By Attorney Matthew E. Cohn, Arnstein & Lehr LLP
Up until recently, Illinois’ Tiered Approach to Corrective Action Objectives (“TACO”) standards have focused on three exposure scenarios for residential or industrial/commercial property uses: incidental ingestion of contaminated soil, outdoor inhalation of chemical vapors and contaminated soil particulate matter, and the ingestion of contaminated groundwater. For the third exposure scenario, the TACO rules provide both a groundwater quality standard and a soil component of groundwater standard, which is a soil standard based on the ability of contaminants to leach from soil and contaminate the underlying groundwater.
For several years, the Illinois Pollution Control Board has been evaluating a number of proposals to incorporate a new exposure route: the indoor inhalation exposure route. On May 16, 2013, the Illinois Pollution Control Board amended the TACO rules to adopt the new indoor inhalation exposure route effective July 15, 2013.
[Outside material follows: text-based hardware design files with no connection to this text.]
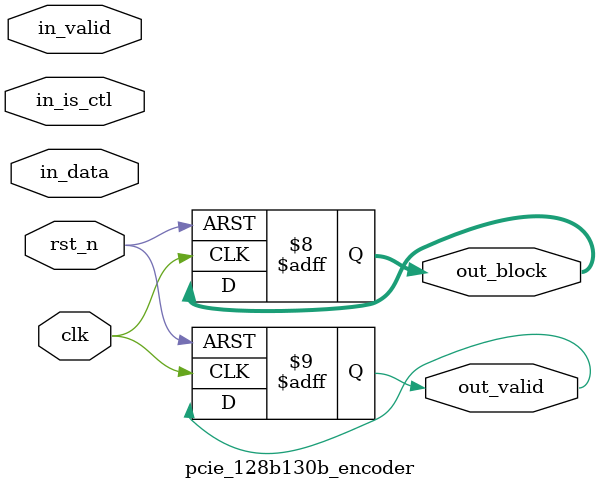
<source format=sv>
module pcie_128b130b_encoder (
    input  logic             clk,
    input  logic             rst_n,

    // Parallel 128-bit word in
    input  logic [127:0]     in_data,
    input  logic             in_valid,   // 1-cycle strobe
    input  logic             in_is_ctl,  // 1 = CONTROL block (unscrambled)

    // Encoded 130-bit block out
    output logic [129:0]     out_block,
    output logic             out_valid
);



always @(posedge clk or negedge rst_n) begin
    if (!rst_n) begin
        // Reset logic here
        out_block = 130'b0;
        out_valid = 1'b0;
    end else if (in_valid)  begin
        // Encoding logic here
        if(in_is_ctl == 1'b0) begin
            // Data block encoding
            encoded_out <= {2'b01, data_in};
        end else begin
            // Control block encoding
            encoded_out <= {2'b10, data_in};
        end
    end
end




endmodule

</source>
Under this exposure scenario, commonly referred to as vapor intrusion, chemical vapors originating within contaminated soil and groundwater beneath building foundations and surrounding basement walls permeate structures and enter air spaces inside. Vapor intrusion is an issue that has received considerable attention recently, and is now commonly evaluated by the Environmental Protection Agency at Superfund sites in which organic solvents are chemicals of concern. Vapor intrusion has also been the subject of “imminent and substantial endangerment” lawsuits, including one notable recent decision related to contamination caused by a drycleaner operation in Illinois. See Forest Park National Bank & Trust v. Ditchfield, Case No. 10 C 3166, in the United States District Court of the Northern District of Illinois (July 24, 2012).
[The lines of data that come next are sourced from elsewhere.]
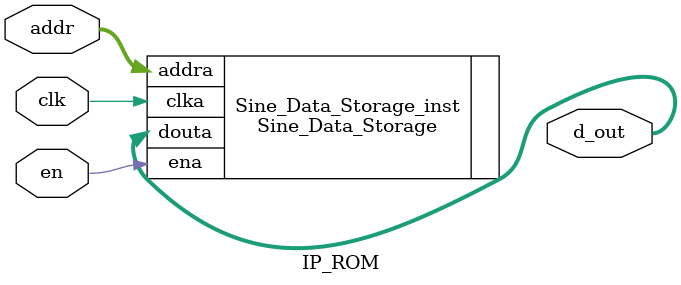
<source format=v>

`timescale 1ns/100ps

module IP_ROM (
   input wire clk,
   input wire en,
   input wire [5:0] addr,
   output wire [31:0] d_out
);

Sine_Data_Storage Sine_Data_Storage_inst (
   
   
	.clka           (clk),
    
    .ena            (en),
   
    .addra          (addr),
   
    .douta          (d_out)
	
);




endmodule 
</source>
This TACO rule amendment will significantly impact the investigation and remediation of contamination sites being addressed under the Illinois Environmental Protection Agency’s cleanup programs, including sites in the state’s voluntary Site Remediation Program and the Leaking Underground Storage Tank program. Evaluating vapor intrusion also will be an even more important part of due diligence prior to property transactions, now with the benefit of adopted standards rather than the guidance offered by the various different proposals discussed over the last several years. The TACO rules continue to be amended from time to time, and as always, it is necessary to ensure that all environmental investigation, remediation, and due diligence work considers the latest requirements.